When they killed Mr Eko, it really tore out the heart of Lost for me. Halfway into the fifth season I stopped watching. Too much soap, not enough dirt. Back when Mr Eko was around, a complicated thug-priest who carried a big stick carved with bible verses (cool, right?), the big question was Jack and Kate: are they or aren't they? Oh yeah, and what the frack is going on with the smoke monster? Good, simple stuff. They had to go and kill the show's best character and just like that it's the most mixed-up soap opera since Dynasty. (I know I wasn't the only one seeing Joan Collins and Linda Evans when Kate and Julia had their knuckly tussle.)
The smoke monster did it. The smoke monster killed Mr Eko. That damn, dirty smoke monster.
So now I'm watching again thanks to a buddy who loves the show. Hey, America loves this show, it was inevitable. I'm a good American and between watching Lost's final season or going to a Tea Party, I'll go with entertainment.
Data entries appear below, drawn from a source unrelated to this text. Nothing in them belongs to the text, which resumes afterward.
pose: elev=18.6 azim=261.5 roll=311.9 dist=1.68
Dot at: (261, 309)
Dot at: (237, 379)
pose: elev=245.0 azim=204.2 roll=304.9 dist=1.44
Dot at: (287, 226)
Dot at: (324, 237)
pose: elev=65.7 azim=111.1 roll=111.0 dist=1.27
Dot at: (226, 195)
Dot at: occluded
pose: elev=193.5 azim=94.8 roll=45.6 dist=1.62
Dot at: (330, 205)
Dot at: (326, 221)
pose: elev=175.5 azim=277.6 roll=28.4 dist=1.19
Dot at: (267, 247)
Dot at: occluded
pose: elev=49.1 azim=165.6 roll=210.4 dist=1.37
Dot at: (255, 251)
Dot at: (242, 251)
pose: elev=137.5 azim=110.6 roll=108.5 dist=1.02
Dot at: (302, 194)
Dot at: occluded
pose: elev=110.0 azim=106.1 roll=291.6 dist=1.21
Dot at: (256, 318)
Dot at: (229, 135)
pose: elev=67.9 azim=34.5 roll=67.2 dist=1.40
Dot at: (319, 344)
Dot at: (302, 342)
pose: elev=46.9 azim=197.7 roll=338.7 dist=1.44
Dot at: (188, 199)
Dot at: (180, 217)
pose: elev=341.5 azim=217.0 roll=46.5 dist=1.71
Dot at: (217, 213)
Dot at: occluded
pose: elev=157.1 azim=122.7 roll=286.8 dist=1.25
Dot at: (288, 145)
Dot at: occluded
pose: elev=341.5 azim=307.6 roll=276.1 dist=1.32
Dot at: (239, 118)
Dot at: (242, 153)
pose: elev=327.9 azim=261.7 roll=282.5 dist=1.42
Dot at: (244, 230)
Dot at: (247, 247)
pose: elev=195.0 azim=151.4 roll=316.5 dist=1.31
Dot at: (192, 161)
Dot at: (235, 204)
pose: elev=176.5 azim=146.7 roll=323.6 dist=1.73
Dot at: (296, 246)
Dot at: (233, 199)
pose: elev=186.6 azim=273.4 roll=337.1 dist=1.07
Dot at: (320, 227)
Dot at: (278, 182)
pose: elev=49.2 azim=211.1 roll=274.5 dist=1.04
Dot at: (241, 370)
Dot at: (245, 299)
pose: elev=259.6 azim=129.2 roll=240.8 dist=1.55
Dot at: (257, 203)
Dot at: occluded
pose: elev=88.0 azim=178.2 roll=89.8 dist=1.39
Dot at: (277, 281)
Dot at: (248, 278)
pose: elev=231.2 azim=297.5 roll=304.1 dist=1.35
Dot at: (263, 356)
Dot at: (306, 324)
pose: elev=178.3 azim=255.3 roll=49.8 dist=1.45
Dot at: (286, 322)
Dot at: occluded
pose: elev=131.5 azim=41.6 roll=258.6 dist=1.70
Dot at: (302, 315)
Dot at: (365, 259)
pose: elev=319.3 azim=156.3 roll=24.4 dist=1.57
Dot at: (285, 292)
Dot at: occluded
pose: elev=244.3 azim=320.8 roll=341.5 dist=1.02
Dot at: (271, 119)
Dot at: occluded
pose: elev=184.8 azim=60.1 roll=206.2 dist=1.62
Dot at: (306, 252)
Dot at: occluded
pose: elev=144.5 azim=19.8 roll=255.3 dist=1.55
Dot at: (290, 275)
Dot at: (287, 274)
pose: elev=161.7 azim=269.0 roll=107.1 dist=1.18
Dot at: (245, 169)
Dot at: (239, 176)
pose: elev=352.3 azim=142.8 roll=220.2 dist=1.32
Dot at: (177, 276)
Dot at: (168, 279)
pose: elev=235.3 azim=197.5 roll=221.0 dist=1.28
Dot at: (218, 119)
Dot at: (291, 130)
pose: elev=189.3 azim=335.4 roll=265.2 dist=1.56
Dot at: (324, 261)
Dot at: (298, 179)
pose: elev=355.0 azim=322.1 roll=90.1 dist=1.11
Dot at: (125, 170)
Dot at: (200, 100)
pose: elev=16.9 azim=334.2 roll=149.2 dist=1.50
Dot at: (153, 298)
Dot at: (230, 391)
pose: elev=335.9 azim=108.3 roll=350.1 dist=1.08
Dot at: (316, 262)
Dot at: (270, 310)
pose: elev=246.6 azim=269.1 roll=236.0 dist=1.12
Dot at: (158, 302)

Anyhow, last week I went to Hulu and watched the episode that reveals what the smoke monster is. "Ab Aeterno" also gives up the secret recipe for Richard Alpert's anti-aging cream but finding out the smoke monster's secret identity was what we've been waiting for since the show started. Good thing they didn't wait until the series finale to give us this tidbit. Boring Tuesday nights are a thing of the past and America smiles as one.
Now I'm waiting for the ghost of Mr Eko to come back with that big stick and lay it upside the smoke monster's head.